The valiha is a tube zither from Madagascar made from a species of local bamboo; it is considered the "national instrument" of Madagascar. The term is also used to describe a number of related zithers of differing shapes and materials.
The instrument has been held in high regard among the Malagasy particularly in the Merina rule over the island that having long fingernails ideal for plucking its strings were marks "distinguishing the aristocracy from the labourers". Aside from recreational music, the valiha is also used for ritual music to summon spirits.

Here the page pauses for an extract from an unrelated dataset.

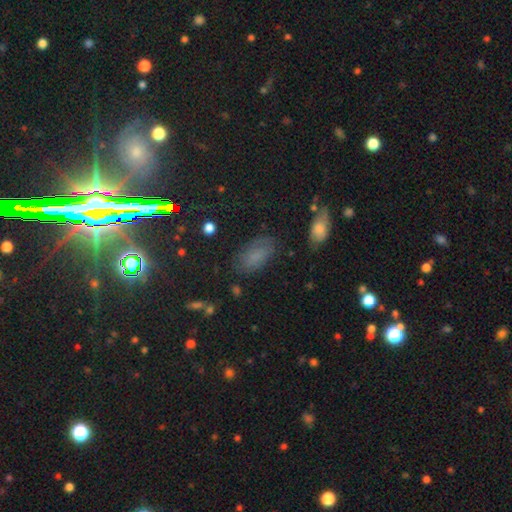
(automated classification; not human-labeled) smooth-or-featured: smooth: 66% | star or artifact: 23% | featured or disk: 11%
  how-rounded: in between: 91% | round: 5% | cigar-shaped: 4%
  merging: none: 73% | minor disturbance: 18% | major disturbance: 6% | merger: 2%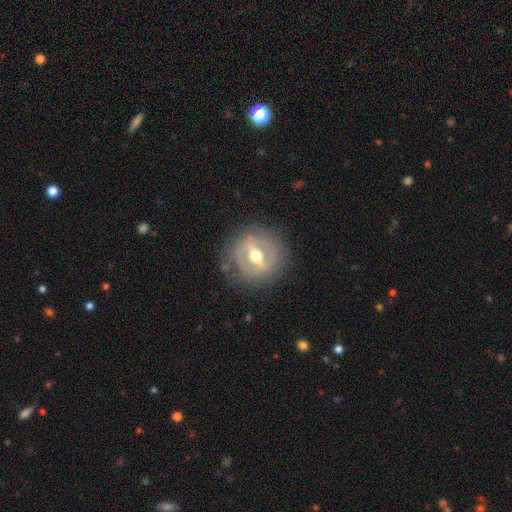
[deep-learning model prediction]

Historically the instrument was made of the bamboo Valiha diffusa, but in the modern day "bamboo species with longer internodes" are used. The bamboo poles used for building the valiha are chosen between diameters of 5 to 10 cm and preferably cut within a length of 35 to 180 cm.

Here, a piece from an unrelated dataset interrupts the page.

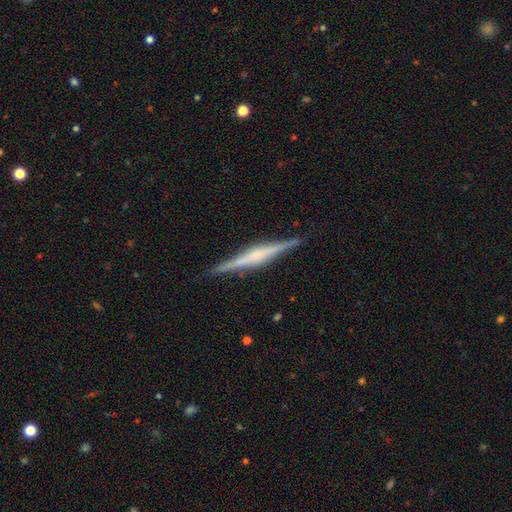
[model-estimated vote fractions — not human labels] Smooth or featured: featured or disk — 78% (smooth — 16%)
Edge-on disk: yes — 98% (no — 2%)
Edge-on bulge: rounded — 43% (boxy — 38%)
Merging: none — 89% (minor disturbance — 8%)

The valiha generally has 21-24 strings. Historically these were formed of strips of the bamboo body, prised up and raised by small calabash or wooden bridges that also act as movable tuners, but in the modern day the strings are often made of unwound bicycle brake cable tied through nails, though serious players may use standard guitar or piano strings used for churches and folk bands.
One of the most celebrated valiha players of the twentieth century is Rakotozafy (born 1938). The majority of Rakotozafy's few recorded performances were made live at the central studio of Malagasy Radio. Sylvestre Randafison is another celebrated valiha artist considered a cultural icon in Madagascar.